GOAL OF THE EXERCISE: In the data below, which lines contain "Years"? List them by copying each one.

RECORDS PROVIDED:
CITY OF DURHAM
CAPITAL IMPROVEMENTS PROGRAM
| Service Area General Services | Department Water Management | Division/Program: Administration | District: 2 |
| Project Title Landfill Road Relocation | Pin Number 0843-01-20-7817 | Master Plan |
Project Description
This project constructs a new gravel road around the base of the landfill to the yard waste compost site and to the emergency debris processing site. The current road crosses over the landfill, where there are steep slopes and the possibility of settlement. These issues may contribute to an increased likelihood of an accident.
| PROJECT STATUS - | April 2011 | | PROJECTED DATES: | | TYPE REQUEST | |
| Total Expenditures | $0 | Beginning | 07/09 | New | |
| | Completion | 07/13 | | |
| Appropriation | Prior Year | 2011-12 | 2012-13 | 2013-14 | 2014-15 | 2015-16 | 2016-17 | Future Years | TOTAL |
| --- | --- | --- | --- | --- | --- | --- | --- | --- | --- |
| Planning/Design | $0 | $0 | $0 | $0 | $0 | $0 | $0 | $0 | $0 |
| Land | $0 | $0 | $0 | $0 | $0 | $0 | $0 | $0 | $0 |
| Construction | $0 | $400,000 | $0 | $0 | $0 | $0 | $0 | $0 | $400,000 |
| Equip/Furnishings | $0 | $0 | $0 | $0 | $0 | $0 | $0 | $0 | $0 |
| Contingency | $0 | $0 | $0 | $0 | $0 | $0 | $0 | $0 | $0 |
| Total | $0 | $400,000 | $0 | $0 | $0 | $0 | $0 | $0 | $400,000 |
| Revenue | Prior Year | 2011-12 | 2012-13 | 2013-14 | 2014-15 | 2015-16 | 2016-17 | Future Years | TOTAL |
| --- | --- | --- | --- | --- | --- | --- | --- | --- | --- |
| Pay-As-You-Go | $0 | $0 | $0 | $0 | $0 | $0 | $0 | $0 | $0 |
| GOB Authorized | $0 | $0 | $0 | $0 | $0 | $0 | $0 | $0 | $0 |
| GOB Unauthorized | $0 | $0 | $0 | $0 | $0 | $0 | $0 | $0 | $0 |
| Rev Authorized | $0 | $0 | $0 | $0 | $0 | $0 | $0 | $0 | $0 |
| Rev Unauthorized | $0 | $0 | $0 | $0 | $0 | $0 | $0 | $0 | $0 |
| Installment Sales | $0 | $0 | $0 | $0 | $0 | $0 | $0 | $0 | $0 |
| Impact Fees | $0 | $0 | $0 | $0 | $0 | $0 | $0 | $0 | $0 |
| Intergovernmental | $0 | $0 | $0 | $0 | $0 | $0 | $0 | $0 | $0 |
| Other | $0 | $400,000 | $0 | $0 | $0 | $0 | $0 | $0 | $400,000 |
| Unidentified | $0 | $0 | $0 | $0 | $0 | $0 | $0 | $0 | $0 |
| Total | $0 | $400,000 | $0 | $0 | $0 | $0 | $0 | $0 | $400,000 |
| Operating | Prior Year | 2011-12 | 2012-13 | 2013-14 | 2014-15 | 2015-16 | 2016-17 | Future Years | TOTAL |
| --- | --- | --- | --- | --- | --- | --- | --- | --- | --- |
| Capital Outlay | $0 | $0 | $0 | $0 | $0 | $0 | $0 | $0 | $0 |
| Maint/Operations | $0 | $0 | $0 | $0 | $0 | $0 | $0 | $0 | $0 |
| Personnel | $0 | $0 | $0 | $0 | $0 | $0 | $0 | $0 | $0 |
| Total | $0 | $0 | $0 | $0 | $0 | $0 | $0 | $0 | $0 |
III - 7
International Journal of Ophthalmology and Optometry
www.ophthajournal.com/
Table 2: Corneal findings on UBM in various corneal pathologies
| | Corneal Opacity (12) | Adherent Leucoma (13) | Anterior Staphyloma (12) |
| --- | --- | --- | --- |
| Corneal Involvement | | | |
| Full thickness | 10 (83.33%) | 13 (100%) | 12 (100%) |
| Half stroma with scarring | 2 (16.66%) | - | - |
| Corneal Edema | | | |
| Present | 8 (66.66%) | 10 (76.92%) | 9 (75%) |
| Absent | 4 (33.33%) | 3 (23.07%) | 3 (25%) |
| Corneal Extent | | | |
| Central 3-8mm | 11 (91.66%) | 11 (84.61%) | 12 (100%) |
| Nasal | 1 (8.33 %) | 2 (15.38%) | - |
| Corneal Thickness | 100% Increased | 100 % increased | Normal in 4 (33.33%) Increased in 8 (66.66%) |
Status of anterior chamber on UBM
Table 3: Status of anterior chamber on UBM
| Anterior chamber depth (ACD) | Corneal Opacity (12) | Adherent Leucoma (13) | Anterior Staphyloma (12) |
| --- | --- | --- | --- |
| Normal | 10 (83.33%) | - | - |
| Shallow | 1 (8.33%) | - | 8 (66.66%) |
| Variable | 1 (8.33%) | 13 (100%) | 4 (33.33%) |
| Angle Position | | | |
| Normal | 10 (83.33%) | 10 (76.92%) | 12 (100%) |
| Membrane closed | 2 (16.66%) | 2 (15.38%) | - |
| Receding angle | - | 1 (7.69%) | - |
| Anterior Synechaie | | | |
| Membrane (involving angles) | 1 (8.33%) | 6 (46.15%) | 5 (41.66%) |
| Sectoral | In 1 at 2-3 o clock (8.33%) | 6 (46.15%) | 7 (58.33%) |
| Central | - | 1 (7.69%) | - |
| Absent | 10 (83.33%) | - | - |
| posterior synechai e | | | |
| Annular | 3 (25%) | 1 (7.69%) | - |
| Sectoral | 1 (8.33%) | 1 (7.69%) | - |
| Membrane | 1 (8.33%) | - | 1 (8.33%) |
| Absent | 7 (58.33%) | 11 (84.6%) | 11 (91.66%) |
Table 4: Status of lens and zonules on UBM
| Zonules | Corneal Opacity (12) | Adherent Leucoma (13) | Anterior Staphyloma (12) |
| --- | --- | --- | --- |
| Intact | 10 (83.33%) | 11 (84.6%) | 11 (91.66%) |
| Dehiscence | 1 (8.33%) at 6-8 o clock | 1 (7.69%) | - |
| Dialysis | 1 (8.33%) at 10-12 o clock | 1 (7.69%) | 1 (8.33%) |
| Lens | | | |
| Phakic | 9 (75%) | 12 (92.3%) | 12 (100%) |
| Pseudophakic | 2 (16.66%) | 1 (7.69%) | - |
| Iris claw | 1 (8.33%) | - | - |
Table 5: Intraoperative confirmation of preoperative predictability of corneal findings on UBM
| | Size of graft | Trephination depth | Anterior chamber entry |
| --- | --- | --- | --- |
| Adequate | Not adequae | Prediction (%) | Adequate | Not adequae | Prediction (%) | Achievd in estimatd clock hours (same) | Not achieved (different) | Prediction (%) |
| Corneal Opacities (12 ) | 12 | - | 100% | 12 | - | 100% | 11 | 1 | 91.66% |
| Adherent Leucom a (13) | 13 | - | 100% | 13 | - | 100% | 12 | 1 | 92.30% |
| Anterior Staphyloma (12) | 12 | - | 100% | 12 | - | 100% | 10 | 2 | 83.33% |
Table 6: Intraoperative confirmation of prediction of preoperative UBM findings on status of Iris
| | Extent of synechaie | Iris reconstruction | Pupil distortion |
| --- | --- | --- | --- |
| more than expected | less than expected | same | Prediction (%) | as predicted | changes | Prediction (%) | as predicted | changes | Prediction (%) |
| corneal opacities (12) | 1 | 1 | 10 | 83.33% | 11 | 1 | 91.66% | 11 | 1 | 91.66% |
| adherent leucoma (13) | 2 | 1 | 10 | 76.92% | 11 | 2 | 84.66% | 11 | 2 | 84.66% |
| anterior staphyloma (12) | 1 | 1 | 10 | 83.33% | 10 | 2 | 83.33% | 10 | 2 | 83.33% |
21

REPLY:
| Appropriation | Prior Year | 2011-12 | 2012-13 | 2013-14 | 2014-15 | 2015-16 | 2016-17 | Future Years | TOTAL |
| Revenue | Prior Year | 2011-12 | 2012-13 | 2013-14 | 2014-15 | 2015-16 | 2016-17 | Future Years | TOTAL |
| Operating | Prior Year | 2011-12 | 2012-13 | 2013-14 | 2014-15 | 2015-16 | 2016-17 | Future Years | TOTAL |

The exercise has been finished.